Multiprocess with Pool may be the right solution for you because processes runs in parallel so are very good with intensive computing because each process run in one CPU (or core).
Setup multiprocess may be very easy:
from multiprocessing import Pool
def worker(input_item):
output = do_some_work()
return output
pool = Pool() # it make one process for each CPU (or core) of your PC. Use "Pool(4)" to force to use 4 processes, for example.
list_of_results = pool.map(worker, input_list) # Launch all automatically
For small collections of data, simply create subprocesses with subprocess.Popen.
Each subprocess can simply get it's piece of data from stdin or from command-line arguments, do it's processing, and simply write the result to an output file.
When the subprocesses have all finished (or timed out), you simply merge the output files.
Very simple.
You might consider looking into Stackless Python. If you have control over the function that takes a long time, you can just throw some stackless.schedule()s in there (saying yield to the next coroutine), or else you can set Stackless to preemptive multitasking.
In Stackless, you don't have threads, but tasklets or greenlets which are essentially very lightweight threads. It works great in the sense that there's a pretty good framework with very little setup to get multitasking going.
However, Stackless hinders portability because you have to replace a few of the standard Python libraries -- Stackless removes reliance on the C stack. It's very portable if the next user also has Stackless installed, but that will rarely be the case.
Using CPython's threading model will not give you any performance improvement, because the threads are not actually executed in parallel, due to the way garbage collection is handled. Multiprocess would allow parallel execution. Obviously in this case you have to have multiple cores available to farm out your parallel jobs to.
There is much more information available in this related question.
If you can easily partition and separate the data you have, it sounds like you should just do that partitioning externally, and feed them to several processes of your program. (i.e. several processes instead of threads)
IronPython has real multithreading, unlike CPython and it's GIL. So depending on what you're doing it may be worth looking at. But it sounds like your use case is better suited to the multiprocessing module.

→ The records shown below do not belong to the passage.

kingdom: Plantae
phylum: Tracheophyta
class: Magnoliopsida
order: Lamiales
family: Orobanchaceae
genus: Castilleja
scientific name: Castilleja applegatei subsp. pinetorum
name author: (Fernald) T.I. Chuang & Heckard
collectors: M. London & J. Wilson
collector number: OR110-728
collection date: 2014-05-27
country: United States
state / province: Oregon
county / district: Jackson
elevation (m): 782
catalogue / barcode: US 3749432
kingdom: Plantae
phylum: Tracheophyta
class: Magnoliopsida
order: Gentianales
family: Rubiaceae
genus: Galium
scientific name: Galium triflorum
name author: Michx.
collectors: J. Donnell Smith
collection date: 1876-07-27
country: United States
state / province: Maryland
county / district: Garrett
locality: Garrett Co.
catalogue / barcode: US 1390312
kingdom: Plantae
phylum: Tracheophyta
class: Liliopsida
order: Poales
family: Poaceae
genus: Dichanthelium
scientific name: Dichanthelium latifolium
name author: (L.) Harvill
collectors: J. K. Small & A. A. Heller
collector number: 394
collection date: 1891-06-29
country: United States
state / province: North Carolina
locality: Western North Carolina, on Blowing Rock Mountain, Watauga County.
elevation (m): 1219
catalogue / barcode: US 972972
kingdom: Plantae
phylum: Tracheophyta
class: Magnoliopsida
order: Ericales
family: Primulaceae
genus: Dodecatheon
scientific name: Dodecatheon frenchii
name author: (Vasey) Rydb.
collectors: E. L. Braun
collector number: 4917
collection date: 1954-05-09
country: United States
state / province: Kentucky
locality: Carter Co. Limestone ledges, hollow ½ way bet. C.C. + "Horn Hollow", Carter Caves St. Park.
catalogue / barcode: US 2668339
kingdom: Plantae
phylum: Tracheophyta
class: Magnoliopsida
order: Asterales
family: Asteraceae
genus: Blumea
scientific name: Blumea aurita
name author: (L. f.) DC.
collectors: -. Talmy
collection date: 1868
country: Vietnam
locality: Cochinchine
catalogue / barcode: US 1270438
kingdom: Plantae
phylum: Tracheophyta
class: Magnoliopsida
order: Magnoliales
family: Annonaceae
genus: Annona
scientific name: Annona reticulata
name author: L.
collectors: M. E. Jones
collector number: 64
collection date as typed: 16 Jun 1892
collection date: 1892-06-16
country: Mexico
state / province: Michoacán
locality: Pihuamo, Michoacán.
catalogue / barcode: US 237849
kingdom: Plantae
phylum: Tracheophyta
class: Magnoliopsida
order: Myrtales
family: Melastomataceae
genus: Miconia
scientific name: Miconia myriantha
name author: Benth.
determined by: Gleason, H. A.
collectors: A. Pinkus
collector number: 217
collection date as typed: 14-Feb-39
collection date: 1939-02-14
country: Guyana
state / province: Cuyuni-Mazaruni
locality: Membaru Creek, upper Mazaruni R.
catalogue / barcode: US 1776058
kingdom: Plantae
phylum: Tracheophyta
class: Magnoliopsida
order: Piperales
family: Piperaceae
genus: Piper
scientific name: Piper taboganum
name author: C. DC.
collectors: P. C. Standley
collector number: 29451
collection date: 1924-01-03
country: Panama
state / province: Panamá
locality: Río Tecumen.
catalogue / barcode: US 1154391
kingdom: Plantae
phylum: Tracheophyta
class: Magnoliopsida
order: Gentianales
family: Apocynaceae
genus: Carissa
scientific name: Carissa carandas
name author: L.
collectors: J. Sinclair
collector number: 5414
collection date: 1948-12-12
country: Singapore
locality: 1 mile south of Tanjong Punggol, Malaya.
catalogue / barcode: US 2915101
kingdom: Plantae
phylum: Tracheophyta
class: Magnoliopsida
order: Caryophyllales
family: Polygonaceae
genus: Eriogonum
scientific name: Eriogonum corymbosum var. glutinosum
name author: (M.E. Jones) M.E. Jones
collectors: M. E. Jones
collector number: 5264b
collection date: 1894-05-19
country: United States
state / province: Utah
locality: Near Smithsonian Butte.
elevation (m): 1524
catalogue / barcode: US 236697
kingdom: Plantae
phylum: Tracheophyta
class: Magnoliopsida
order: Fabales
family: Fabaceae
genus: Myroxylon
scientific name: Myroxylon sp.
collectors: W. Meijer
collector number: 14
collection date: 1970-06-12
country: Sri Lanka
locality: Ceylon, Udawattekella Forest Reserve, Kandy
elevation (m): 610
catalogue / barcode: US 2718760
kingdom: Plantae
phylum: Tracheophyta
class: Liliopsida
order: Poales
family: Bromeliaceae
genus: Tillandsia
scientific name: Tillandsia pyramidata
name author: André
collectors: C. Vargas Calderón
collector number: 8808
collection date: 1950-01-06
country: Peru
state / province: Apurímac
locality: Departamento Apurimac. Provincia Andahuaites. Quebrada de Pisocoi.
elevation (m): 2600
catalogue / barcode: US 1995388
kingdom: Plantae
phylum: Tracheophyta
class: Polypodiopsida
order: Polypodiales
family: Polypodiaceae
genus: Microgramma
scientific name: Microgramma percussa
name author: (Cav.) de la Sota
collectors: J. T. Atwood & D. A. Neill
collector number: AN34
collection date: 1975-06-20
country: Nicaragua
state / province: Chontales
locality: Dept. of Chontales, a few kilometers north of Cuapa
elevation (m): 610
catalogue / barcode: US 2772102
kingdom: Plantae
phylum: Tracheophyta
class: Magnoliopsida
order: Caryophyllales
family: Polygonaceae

To the guy who recommends stackless python, I'm not an expert on it, but it seems to me that he's talking about software "multithreading", which is actually not parallel at all (still runs in one physical thread, so cannot scale to multiple cores.) It's merely an alternative way to structure asynchronous (but still single-threaded, non-parallel) application.
You may want to look at Twisted. It is designed for asynchronous network tasks.